[Start of Attachment]

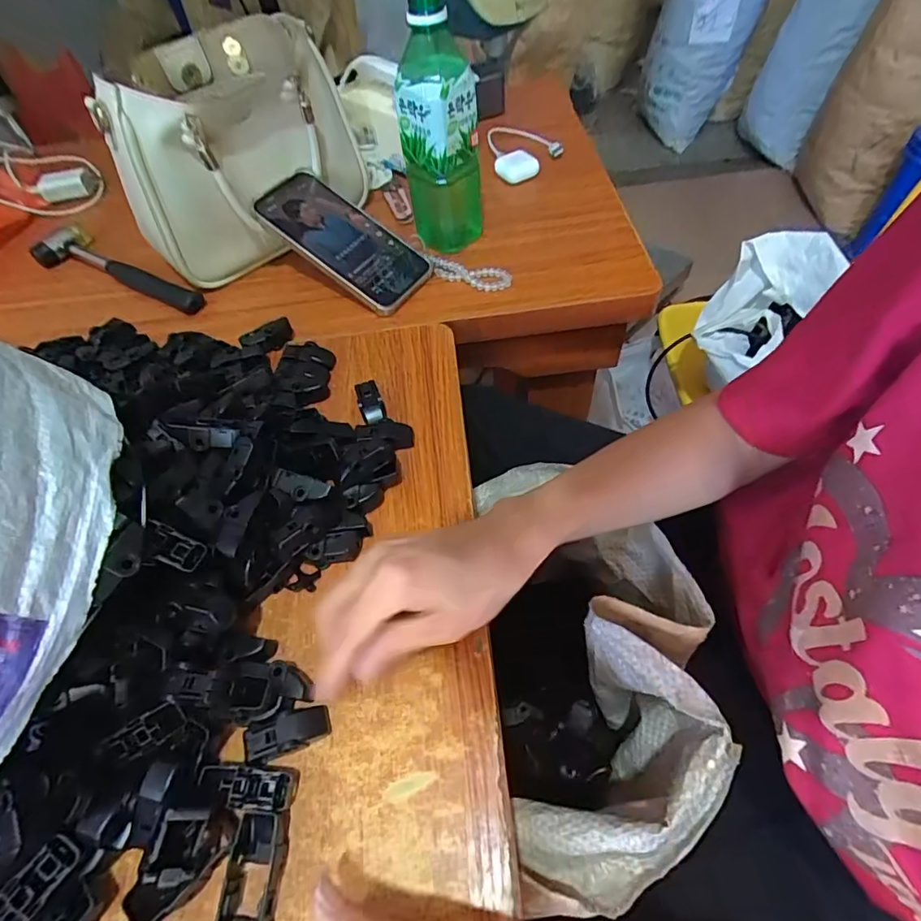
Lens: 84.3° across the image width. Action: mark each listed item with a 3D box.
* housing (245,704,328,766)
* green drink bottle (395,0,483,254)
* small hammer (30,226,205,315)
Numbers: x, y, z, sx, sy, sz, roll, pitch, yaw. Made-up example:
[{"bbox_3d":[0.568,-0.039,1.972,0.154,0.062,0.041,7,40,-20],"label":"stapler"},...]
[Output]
[{"bbox_3d":[-0.096,0.153,0.284,0.045,0.018,0.020,-16,56,-6],"label":"housing"},{"bbox_3d":[-0.018,-0.299,0.478,0.071,0.205,0.079,-7,56,0],"label":"green drink bottle"},{"bbox_3d":[-0.374,-0.202,0.551,0.243,0.022,0.058,28,62,21],"label":"small hammer"}]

[End of Attachment]

What you need to do » Please provide a faithful transcription of all the data, pictures excluded.

Output »
Lens: 84.3° across the image width. Action: mark each listed item with a 3D box.
* housing (245,704,328,766)
* green drink bottle (395,0,483,254)
* small hammer (30,226,205,315)
Numbers: x, y, z, sx, sy, sz, roll, pitch, yaw. Made-up example:
[{"bbox_3d":[0.568,-0.039,1.972,0.154,0.062,0.041,7,40,-20],"label":"stapler"},...]
[Output]
[{"bbox_3d":[-0.096,0.153,0.284,0.045,0.018,0.020,-16,56,-6],"label":"housing"},{"bbox_3d":[-0.018,-0.299,0.478,0.071,0.205,0.079,-7,56,0],"label":"green drink bottle"},{"bbox_3d":[-0.374,-0.202,0.551,0.243,0.022,0.058,28,62,21],"label":"small hammer"}]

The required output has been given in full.